PEDIDO 1
De acordo com o texto sobre a linguagem, o que talvez seja o primeiro poder do homem?
::: TEXTO DO DOCUMENTO :::
“O mundo não é dado a principio.
Ele se faz através da estratégia
humana de significação”.
(Patrick Charaudeau)
Os saberes das
Letras
Eis o essencial:
“A linguagem é própria do homem. Desde a Antiguidade
que os filósofos o repetem, o que vem sendo confirmado pelas ciências sociais
através de suas análises e experimentos.
É a linguagem que permite ao homem pensar e
agir. Pois não há ação sem pensamento, nem pensamento sem linguagem. É também a
linguagem que permite ao homem viver em sociedade. Sem a linguagem ele não
saberia como entrar em contato com os outros, como estabelecer vínculos
psicológicos e sociais com esse outro que é, ao mesmo tempo, semelhante e
diferente. Da mesma forma, ele não saberia como constituir comunidades de
indivíduos em torno de um “desejo de viver junto”. A linguagem é um poder,
talvez o primeiro poder do homem.
Mas esse poder da linguagem não cai do céu.
São os homens que o constroem, que o amoldam através de suas trocas, seus
contatos ao longo da história dos povos. Assim, é forçoso considerar que a
linguagem é um fenômeno complexo que não se reduz ao simples manejo das regras
de gramática e das palavras do dicionário, como tendem a fazer crer a escola e
o senso comum. A linguagem é uma atividade humana que se desdobra no teatro da
vida social e cuja encenação resulta de vários componentes, cada um exigindo um
“savoir-faire”, o que é chamado de competência”.
(Patrick Charaudeau – p. 7)
:::
PEDIDO 2
Disponha como uma lista JSON de strings, uma para cada linha e sem as linhas em branco, somente as linhas dos registros que vão do início deles até a linha com "مبلغ المنحة", inclusive.
::: REGISTROS A USAR :::
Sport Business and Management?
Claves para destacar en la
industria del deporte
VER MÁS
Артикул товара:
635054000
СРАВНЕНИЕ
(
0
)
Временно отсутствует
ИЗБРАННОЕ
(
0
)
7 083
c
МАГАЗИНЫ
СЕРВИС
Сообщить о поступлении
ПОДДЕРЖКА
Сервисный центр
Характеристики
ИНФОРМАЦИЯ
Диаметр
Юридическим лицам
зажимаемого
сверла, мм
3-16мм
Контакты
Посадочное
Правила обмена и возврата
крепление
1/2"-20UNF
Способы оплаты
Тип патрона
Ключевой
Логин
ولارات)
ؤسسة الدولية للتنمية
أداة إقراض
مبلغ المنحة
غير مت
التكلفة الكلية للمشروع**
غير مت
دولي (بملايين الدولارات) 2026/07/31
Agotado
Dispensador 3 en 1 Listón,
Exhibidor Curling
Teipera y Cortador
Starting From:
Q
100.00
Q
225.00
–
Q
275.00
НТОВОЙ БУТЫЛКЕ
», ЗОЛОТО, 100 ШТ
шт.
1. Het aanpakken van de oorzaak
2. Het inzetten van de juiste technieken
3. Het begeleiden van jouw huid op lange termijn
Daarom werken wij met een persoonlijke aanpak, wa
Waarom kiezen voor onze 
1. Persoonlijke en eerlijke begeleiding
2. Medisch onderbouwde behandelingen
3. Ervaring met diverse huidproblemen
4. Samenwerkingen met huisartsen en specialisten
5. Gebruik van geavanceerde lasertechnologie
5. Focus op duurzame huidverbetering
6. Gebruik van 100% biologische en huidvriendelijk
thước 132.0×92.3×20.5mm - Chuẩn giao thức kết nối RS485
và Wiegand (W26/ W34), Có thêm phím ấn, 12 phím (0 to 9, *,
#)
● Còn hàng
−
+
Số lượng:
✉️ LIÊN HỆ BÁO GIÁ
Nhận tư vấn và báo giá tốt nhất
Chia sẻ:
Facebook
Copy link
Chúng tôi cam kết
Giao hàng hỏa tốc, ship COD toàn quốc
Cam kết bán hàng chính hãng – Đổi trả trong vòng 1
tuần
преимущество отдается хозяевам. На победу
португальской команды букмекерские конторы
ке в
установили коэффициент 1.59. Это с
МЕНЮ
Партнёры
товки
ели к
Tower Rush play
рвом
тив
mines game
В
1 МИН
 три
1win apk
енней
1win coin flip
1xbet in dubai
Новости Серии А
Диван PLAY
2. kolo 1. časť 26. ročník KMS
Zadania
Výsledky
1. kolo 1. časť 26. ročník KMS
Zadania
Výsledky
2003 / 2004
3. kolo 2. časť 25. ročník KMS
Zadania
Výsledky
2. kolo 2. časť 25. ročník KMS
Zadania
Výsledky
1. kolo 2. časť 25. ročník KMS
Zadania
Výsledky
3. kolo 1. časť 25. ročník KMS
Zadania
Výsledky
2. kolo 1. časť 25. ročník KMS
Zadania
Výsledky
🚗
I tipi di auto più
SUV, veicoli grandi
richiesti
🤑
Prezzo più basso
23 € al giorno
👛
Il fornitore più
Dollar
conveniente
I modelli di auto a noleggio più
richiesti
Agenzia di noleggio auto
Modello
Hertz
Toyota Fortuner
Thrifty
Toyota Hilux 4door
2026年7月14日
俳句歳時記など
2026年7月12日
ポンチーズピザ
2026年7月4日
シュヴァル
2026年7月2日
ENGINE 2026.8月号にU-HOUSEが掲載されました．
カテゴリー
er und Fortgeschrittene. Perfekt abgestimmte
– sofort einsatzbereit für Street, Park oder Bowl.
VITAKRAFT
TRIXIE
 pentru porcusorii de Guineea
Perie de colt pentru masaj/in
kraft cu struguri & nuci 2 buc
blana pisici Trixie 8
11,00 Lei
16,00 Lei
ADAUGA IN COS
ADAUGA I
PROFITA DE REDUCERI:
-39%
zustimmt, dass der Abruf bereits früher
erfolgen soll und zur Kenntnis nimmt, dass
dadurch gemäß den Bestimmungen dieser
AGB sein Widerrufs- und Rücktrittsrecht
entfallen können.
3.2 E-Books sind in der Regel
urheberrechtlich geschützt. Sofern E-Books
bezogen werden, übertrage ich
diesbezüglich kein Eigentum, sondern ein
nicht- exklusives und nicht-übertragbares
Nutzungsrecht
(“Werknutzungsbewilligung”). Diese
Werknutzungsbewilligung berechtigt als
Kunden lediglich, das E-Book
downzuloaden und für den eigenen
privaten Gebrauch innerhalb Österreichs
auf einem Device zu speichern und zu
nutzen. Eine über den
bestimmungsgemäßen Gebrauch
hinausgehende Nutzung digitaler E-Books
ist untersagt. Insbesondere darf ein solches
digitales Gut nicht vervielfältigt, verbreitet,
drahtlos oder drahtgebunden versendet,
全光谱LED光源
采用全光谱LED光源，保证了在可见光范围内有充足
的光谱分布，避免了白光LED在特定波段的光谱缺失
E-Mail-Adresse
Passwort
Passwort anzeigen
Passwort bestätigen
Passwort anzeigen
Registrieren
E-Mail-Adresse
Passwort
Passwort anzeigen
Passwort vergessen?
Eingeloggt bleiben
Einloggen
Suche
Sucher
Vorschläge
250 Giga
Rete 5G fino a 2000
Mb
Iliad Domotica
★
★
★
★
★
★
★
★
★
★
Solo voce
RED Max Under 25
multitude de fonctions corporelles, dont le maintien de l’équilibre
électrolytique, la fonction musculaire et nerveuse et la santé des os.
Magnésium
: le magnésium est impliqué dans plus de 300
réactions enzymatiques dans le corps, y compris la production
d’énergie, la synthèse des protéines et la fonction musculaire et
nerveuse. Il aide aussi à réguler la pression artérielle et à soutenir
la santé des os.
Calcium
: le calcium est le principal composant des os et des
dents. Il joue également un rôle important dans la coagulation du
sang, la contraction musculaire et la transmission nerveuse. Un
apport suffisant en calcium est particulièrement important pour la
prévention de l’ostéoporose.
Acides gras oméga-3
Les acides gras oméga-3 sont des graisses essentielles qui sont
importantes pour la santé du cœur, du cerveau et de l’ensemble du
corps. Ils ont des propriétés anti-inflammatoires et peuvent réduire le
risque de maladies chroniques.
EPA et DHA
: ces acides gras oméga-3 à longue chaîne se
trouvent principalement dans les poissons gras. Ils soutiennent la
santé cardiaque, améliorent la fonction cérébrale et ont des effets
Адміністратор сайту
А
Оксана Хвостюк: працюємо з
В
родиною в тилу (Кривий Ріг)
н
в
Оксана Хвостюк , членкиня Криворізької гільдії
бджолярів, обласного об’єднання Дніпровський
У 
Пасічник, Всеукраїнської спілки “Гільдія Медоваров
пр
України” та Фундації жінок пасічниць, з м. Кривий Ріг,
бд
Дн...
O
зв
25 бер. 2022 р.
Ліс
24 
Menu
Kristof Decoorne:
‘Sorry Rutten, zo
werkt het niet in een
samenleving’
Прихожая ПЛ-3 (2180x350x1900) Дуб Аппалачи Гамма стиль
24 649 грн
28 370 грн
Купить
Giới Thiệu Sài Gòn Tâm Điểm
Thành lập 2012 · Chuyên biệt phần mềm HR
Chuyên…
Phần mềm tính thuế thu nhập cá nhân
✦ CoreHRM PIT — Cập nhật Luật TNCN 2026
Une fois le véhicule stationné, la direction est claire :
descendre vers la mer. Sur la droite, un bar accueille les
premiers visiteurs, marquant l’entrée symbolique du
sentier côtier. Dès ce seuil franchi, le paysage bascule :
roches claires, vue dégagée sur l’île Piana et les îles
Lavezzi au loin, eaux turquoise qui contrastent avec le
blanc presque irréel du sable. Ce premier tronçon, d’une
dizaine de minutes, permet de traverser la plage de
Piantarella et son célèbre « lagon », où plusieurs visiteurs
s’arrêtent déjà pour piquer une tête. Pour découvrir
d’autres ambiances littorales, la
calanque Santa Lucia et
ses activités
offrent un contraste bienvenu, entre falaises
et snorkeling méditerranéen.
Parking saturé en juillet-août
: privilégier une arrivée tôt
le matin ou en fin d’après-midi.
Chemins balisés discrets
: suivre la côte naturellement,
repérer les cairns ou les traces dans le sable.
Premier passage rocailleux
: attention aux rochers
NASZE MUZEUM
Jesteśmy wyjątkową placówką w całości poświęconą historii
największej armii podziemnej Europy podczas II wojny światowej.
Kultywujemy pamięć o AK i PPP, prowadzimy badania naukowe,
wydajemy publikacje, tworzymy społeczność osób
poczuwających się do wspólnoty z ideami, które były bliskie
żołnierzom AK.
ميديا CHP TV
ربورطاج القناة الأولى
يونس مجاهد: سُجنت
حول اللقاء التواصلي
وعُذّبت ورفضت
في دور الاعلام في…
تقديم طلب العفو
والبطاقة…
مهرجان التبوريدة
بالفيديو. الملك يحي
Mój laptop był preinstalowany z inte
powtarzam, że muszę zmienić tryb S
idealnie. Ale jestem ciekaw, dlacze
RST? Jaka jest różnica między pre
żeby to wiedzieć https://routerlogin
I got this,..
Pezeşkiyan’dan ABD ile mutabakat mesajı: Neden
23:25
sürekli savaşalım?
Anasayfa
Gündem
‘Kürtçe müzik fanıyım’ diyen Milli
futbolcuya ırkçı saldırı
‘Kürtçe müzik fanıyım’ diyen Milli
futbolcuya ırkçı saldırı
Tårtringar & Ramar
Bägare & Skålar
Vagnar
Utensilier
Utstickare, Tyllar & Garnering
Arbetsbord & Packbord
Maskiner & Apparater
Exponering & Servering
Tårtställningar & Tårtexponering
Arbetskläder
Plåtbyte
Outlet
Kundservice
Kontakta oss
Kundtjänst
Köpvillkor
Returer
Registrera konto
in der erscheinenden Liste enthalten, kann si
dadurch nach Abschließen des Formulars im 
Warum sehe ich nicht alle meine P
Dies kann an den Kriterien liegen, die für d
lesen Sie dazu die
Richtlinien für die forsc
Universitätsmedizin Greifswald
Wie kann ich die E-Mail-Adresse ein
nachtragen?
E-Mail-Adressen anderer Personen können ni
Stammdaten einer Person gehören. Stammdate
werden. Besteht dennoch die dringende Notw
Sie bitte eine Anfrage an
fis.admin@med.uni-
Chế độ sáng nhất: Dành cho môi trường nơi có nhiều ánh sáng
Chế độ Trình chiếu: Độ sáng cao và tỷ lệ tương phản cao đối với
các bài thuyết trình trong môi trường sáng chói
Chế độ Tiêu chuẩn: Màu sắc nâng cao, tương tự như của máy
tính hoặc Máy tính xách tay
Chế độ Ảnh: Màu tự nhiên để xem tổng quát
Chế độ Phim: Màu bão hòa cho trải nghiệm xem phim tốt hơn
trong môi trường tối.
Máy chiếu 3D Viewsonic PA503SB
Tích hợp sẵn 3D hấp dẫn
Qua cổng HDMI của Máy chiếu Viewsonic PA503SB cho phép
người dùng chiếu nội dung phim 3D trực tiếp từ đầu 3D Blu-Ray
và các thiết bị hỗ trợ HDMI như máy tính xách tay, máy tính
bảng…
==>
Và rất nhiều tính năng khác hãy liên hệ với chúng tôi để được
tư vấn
:::
CAMPO DE RESPOSTA 1
A linguagem.

CAMPO DE RESPOSTA 2
[
  "Sport Business and Management?",
  "Claves para destacar en la",
  "industria del deporte",
  "VER MÁS",
  "Артикул товара:",
  "635054000",
  "СРАВНЕНИЕ",
  "(",
  "0",
  ")",
  "Временно отсутствует",
  "ИЗБРАННОЕ",
  "(",
  "0",
  ")",
  "7 083",
  "c",
  "МАГАЗИНЫ",
  "СЕРВИС",
  "Сообщить о поступлении",
  "ПОДДЕРЖКА",
  "Сервисный центр",
  "Характеристики",
  "ИНФОРМАЦИЯ",
  "Диаметр",
  "Юридическим лицам",
  "зажимаемого",
  "сверла, мм",
  "3-16мм",
  "Контакты",
  "Посадочное",
  "Правила обмена и возврата",
  "крепление",
  "1/2\"-20UNF",
  "Способы оплаты",
  "Тип патрона",
  "Ключевой",
  "Логин",
  "ولارات)",
  "ؤسسة الدولية للتنمية",
  "أداة إقراض",
  "مبلغ المنحة"
]